» **Письменное задание**
Выведите дословно отрывок из текста о настроениях рабочих в 1921 году: начните с места, где стоят слова «Заметное политическое уныние», и остановитесь после слов «организационной альтернативы большевизму.».

» **Фрагмент текста**
Заметное политическое уныние в рабочем классе, испытывавшем четвертый год подряд разочарование в результатах революции, окрашивало в нигилистические тона его массовое поведение. Среди рабочих весьма стали популярны разговоры в том духе, что «нам теперь уже все равно, кто бы ни стоял у власти, но ясно одно, что коммунисты не справились с возложенной на них задачей и справиться не сумеют, а терпеть мы больше не в состоянии, выхода не видим»[142]. Наиболее активная часть рабочих пыталась искать этот выход в анархических течениях, которые в 1921 году заметно увеличили свое влияние в рабочей среде, но которые в силу принципа критики всяческой власти не могли предложить организационной альтернативы большевизму.

» **Блок данных**
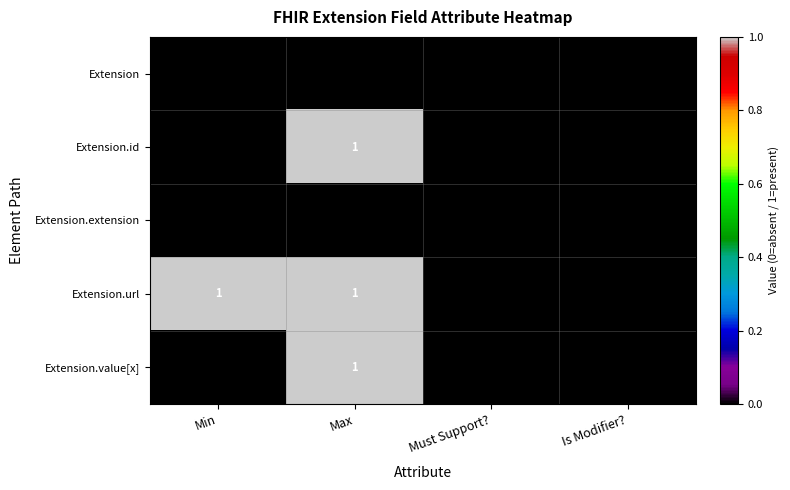

Which series changed the most between Min and Must Support??

Extension.url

» **Ответ на упражнение**
Заметное политическое уныние в рабочем классе, испытывавшем четвертый год подряд разочарование в результатах революции, окрашивало в нигилистические тона его массовое поведение. Среди рабочих весьма стали популярны разговоры в том духе, что «нам теперь уже все равно, кто бы ни стоял у власти, но ясно одно, что коммунисты не справились с возложенной на них задачей и справиться не сумеют, а терпеть мы больше не в состоянии, выхода не видим»[142]. Наиболее активная часть рабочих пыталась искать этот выход в анархических течениях, которые в 1921 году заметно увеличили свое влияние в рабочей среде, но которые в силу принципа критики всяческой власти не могли предложить организационной альтернативы большевизму.